Skip to article frontmatterSkip to article content

Use xrefcoord to Generate Coordinates

Use xrefcoord to Generate Coordinates

When using Kerchunk to generate reference datasets for GeoTIFF’s, only the dimensions are preserved. xrefcoord is a small utility that allows us to generate coordinates for these reference datasets using the geospatial metadata. Similar to other accessor add-on libraries for Xarray such as rioxarray and xwrf, xrefcord provides an accessor for an Xarray dataset. Importing xrefcoord allows us to use the .xref accessor to access additional methods.

In this tutorial we will use the generate_coords method to build coordinates for the Xarray dataset. xrefcoord is very experimental and makes assumptions about the underlying data, such as each variable shares the same dimensions etc. Use with caution!

Overview

Within this notebook, we will cover:

  1. How to load a Kerchunk reference dataset created from a collection of GeoTIFFs
  2. How to use xrefcoord to generate coordinates from a GeoTIFF reference dataset

Prerequisites

ConceptsImportanceNotes
Kerchunk BasicsRequiredCore
Xarray TutorialRequiredCore
  • Time to learn: 45 minutes

import xarray as xr
import xrefcoord  # noqa

storage_options = {
    "remote_protocol": "s3",
    "skip_instance_cache": True,
    "remote_options": {"anon": True}
}  # options passed to fsspec
open_dataset_options = {"chunks": {}}  # opens passed to xarray

ds = xr.open_dataset(
    "references/RADAR.json",
    engine="kerchunk",
    storage_options=storage_options,
    open_dataset_options=open_dataset_options,
)

● WORK TO BE COMPLETED
Retype the passage of the xrefcoord tutorial starting with "In this tutorial" and going on through "Use with caution!". None of the data are needed.

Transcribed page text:
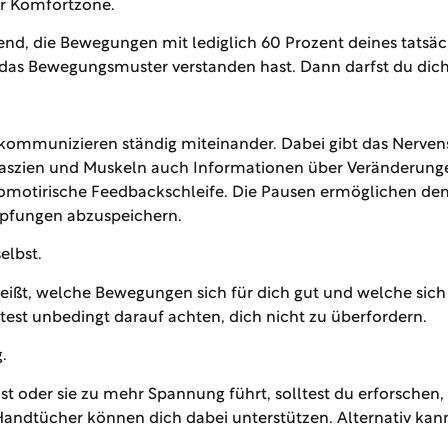
r Komfortzone.
hend, die Bewegungen mit lediglich 60 Prozent deines tat
 das Bewegungsmuster verstanden hast. Dann darfst du dic
ommunizieren ständig miteinander. Dabei gibt das Nervens
Faszien und Muskeln auch Informationen über Veränderung
omotirische Feedbackschleife. Die Pausen ermöglichen de
pfungen abzuspeichern.
elbst.
ißt, welche Bewegungen sich für dich gut und welche sich n
ltest unbedingt darauf achten, dich nicht zu überfordern.
.
oder sie zu mehr Spannung führt, solltest du erforschen, 
Handtücher können dich dabei unterstützen. Alternativ kan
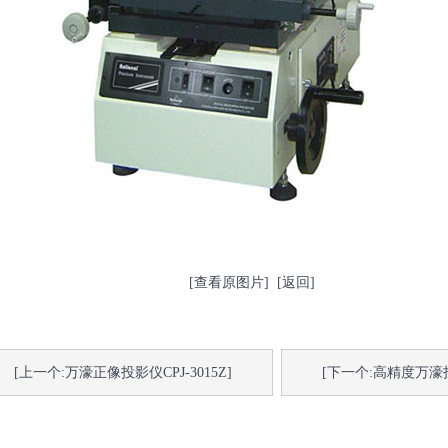
[查看原图片]
[返回]
[上一个:万濠正像投影仪CPJ-3015Z]
[下一个:高精度万濠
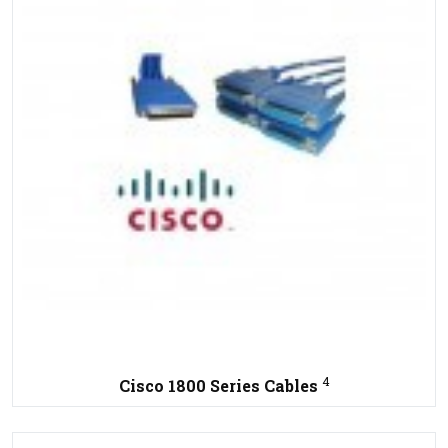
4
Cisco 1800 Series Cables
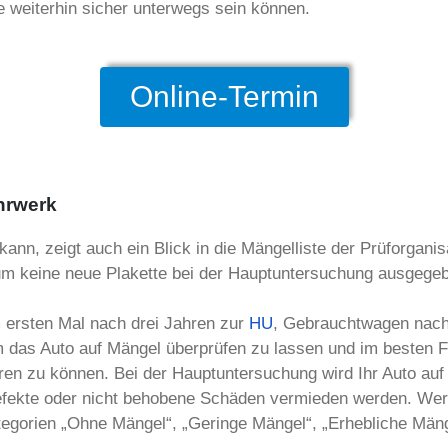
 weiterhin sicher unterwegs sein können.
Online-Termin
hrwerk
ann, zeigt auch ein Blick in die Mängelliste der Prüforgan
m keine neue Plakette bei der Hauptuntersuchung ausgegeb
ersten Mal nach drei Jahren zur
HU
, Gebrauchtwagen nach
m das Auto auf Mängel überprüfen zu lassen und im besten Fa
ren zu können. Bei der Hauptuntersuchung wird Ihr Auto auf
h Defekte oder nicht behobene Schäden vermieden werden. W
kategorien „Ohne Mängel“, „Geringe Mängel“, „Erhebliche Mäng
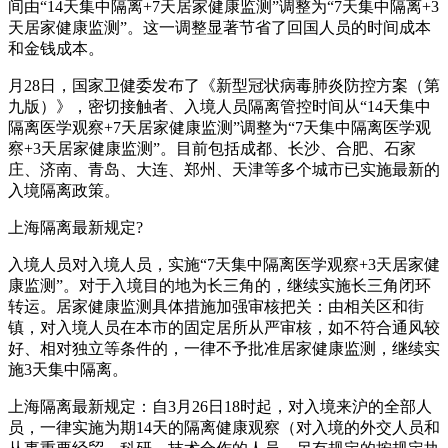
间由“14天集中隔离+7天居家健康监测”调整为“7天集中隔离+3
天居家健康监测”。这一调整显著节省了回国人员的时间成本
和金钱成本。
月28日，国家卫健委发布了《新型冠状病毒肺炎防控方案（第
九版）》，密切接触者、入境人员隔离管控时间从“14天集中
隔离医学观察+7天居家健康监测”调整为“7天集中隔离医学观
察+3天居家健康监测”。目前包括成都、长沙、合肥、石家
庄、济南、青岛、大连、郑州、天津等多个城市已实施最新的
入境隔离政策。
上海隔离最新规定?
入境人员对入境人员，实施“7天集中隔离医学观察+3天居家健
康监测”。对于入境目的地为长三角的，继续实施长三角闭环
转运。居家健康监测具体措施加强审核把关：由相关区和街
镇，对入境人员在本市的固定居所从严审核，如不符合通风较
好、相对独立等条件的，一律不予批准居家健康监测，继续实
施3天集中隔离。
上海隔离最新规定：自3月26日18时起，对入境来沪的全部人
员，一律实施为期14天的隔离健康观察（对入境的外交人员和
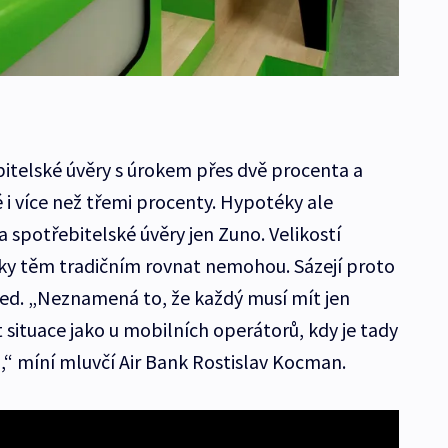
bitelské úvěry s úrokem přes dvě procenta a
i více než třemi procenty. Hypotéky ale
 spotřebitelské úvěry jen Zuno. Velikostí
ky těm tradičním rovnat nemohou. Sázejí proto
led. „Neznamená to, že každý musí mít jen
 situace jako u mobilních operátorů, kdy je tady
l,“ míní mluvčí Air Bank Rostislav Kocman.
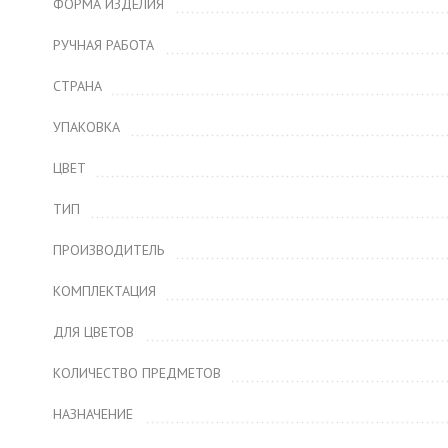
ФОРМА ИЗДЕЛИЯ
РУЧНАЯ РАБОТА
СТРАНА
УПАКОВКА
ЦВЕТ
ТИП
ПРОИЗВОДИТЕЛЬ
КОМПЛЕКТАЦИЯ
ДЛЯ ЦВЕТОВ
КОЛИЧЕСТВО ПРЕДМЕТОВ
НАЗНАЧЕНИЕ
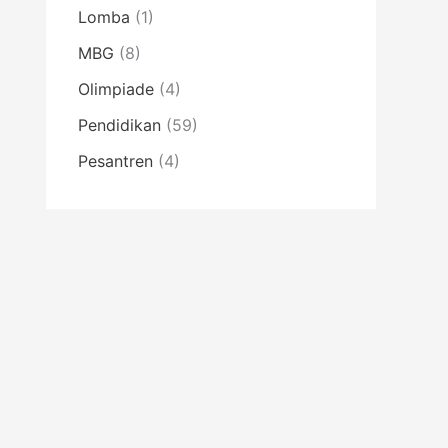
Lomba
(1)
MBG
(8)
Olimpiade
(4)
Pendidikan
(59)
Pesantren
(4)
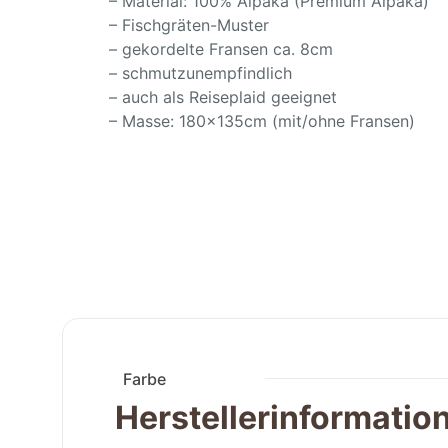
– Material: 100% Alpaka (Premium Alpaka)
– Fischgräten-Muster
– gekordelte Fransen ca. 8cm
– schmutzunempfindlich
– auch als Reiseplaid geeignet
– Masse: 180x135cm (mit/ohne Fransen)
Farbe
Herstellerinformatio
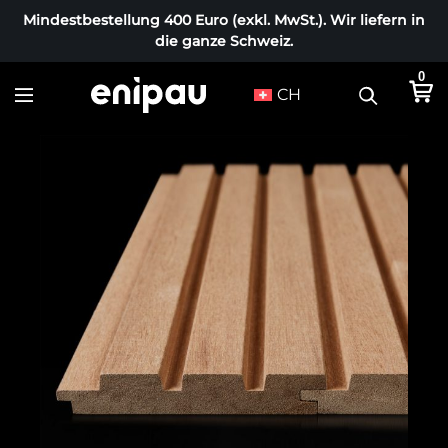
Mindestbestellung 400 Euro (exkl. MwSt.). Wir liefern in
die ganze Schweiz.
0
CH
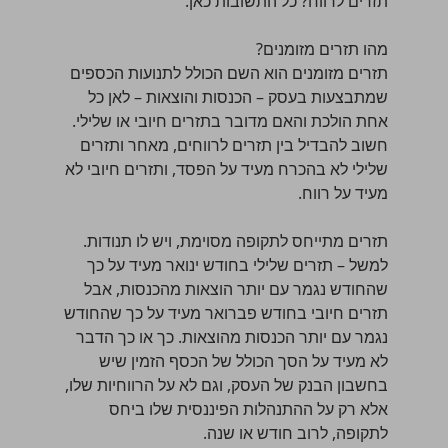
תזרים לרווח? כל התשובות כאן.
מהו תזרים מזומנים?
תזרים מזומנים הוא השם הכולל לתנועות הכספים
שמתבצעות בעסק – הכנסות והוצאות – לאן כל
אחת הולכת והאם מדובר בתזרים חיובי או שלילי.
חשוב להבדיל בין תזרים לרווחים, מאחר ותזרים
שלילי לא בהכרח מעיד על הפסד, ותזרים חיובי לא
מעיד על רווח.
תזרים מתייחס לתקופה מסוימת, ויש לו תנודות.
למשל – תזרים שלילי בחודש ינואר מעיד על כך
שהחודש נגמר עם יותר הוצאות מהכנסות, אבל
תזרים חיובי בחודש פברואר מעיד על כך שהחודש
נגמר עם יותר הכנסות מהוצאות. כך או כך הדבר
לא מעיד על הסך הכולל של הכסף הזמין שיש
בחשבון הבנק של העסק, וגם לא על הרווחיות שלו,
אלא רק על ההתנהלות הפיננסית שלו ביחס
לתקופה, לרוב חודש או שנה.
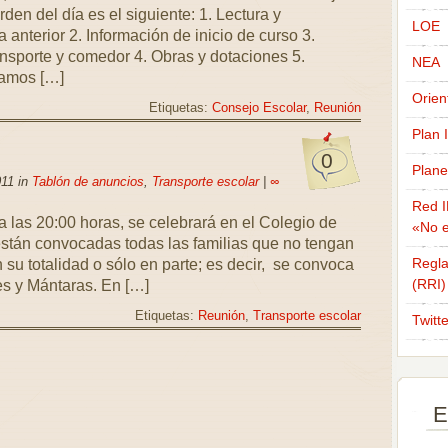
rden del día es el siguiente: 1. Lectura y
LOE
 anterior 2. Información de inicio de curso 3.
nsporte y comedor 4. Obras y dotaciones 5.
NEA
damos […]
Orien
Etiquetas:
Consejo Escolar
,
Reunión
Plan 
0
Plane
011 in
Tablón de anuncios
,
Transporte escolar
|
∞
Red I
a las 20:00 horas, se celebrará en el Colegio de
«No e
están convocadas todas las familias que no tengan
Regla
 su totalidad o sólo en parte; es decir, se convoca
(RRI)
es y Mántaras. En […]
Etiquetas:
Reunión
,
Transporte escolar
Twitt
E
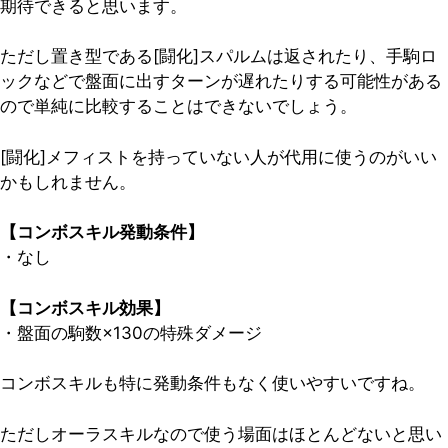
期待できると思います。
ただし置き型である[闘化]スパルムは返されたり、手駒ロ
ックなどで盤面に出すターンが遅れたりする可能性がある
ので単純に比較することはできないでしょう。
[闘化]メフィストを持っていない人が代用に使うのがいい
かもしれません。
【コンボスキル発動条件】
・なし
【コンボスキル効果】
・盤面の駒数×130の特殊ダメージ
コンボスキルも特に発動条件もなく使いやすいですね。
ただしオーラスキルなので使う場面はほとんどないと思い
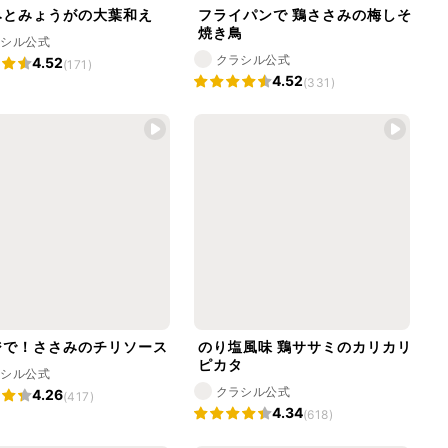
みとみょうがの大葉和え
フライパンで 鶏ささみの梅しそ
焼き鳥
ラシル公式
クラシル公式
4.52
(171)
4.52
(331)
ジで！ささみのチリソース
のり塩風味 鶏ササミのカリカリ
ピカタ
ラシル公式
クラシル公式
4.26
(417)
4.34
(618)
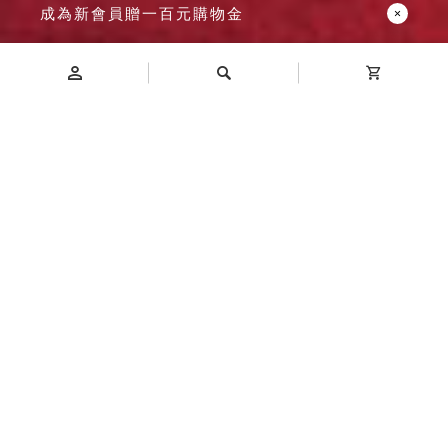
成為新會員贈一百元購物金
Introduction
商品介紹
可搭配MB-5501、MB-5503、MB-5505樂收FUN收
納箱，堆疊使用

● RESULT OF THE EXERCISE
In this tutorial we will use the generate_coords method to build coordinates for the Xarray dataset. xrefcoord is very experimental and makes assumptions about the underlying data, such as each variable shares the same dimensions etc. Use with caution!